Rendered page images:
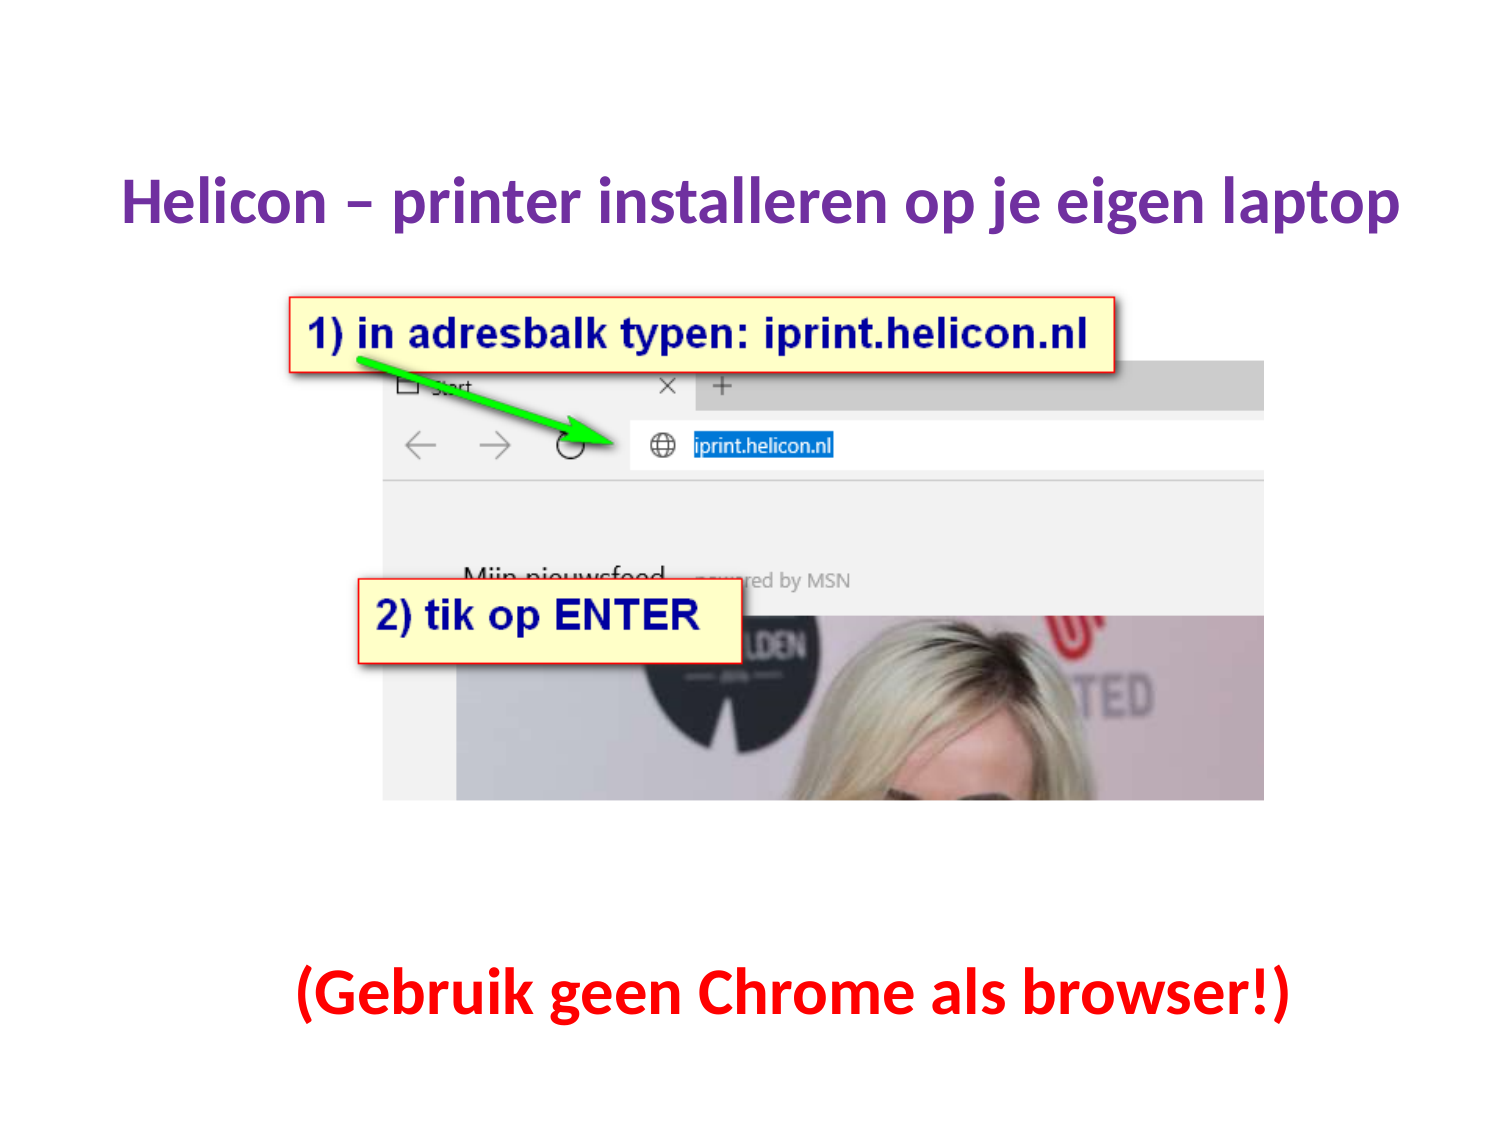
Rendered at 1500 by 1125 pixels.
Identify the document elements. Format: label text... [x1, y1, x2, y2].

text_box Helicon – printer installeren op je eigen laptop [106, 148, 1418, 244]
text_box (Gebruik geen Chrome als browser!) [279, 940, 1308, 1036]
picture [236, 267, 1264, 858]
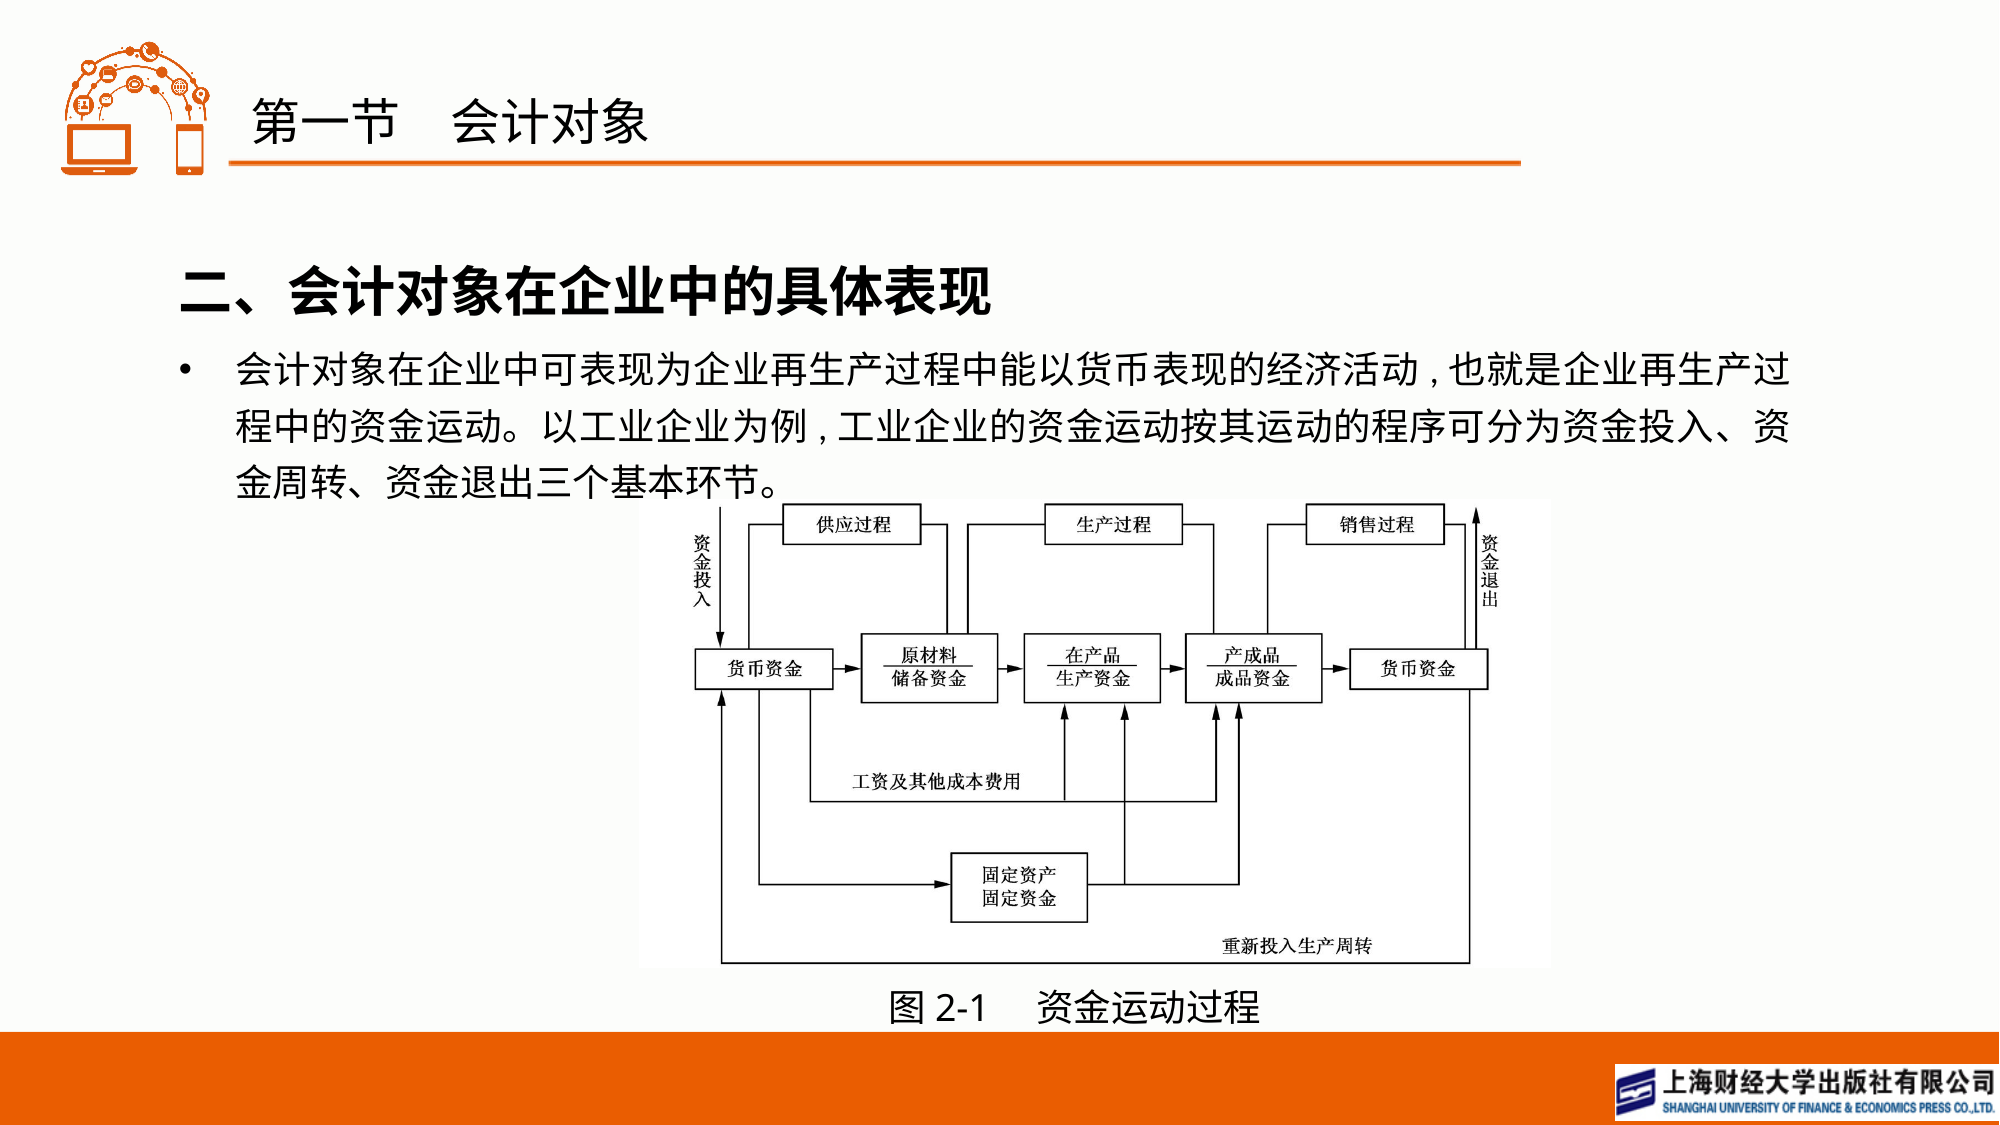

Written task — Each entry must be set down word for word; no image may be carried over.

Task result —
Rendered at 1500 by 1125 pixels.
Identify the document elements. Format: label text... [x1, y1, x2, y2].

text_box Helicon – printer installeren op je eigen laptop [106, 148, 1418, 244]
text_box (Gebruik geen Chrome als browser!) [279, 940, 1308, 1036]
picture [236, 267, 1264, 858]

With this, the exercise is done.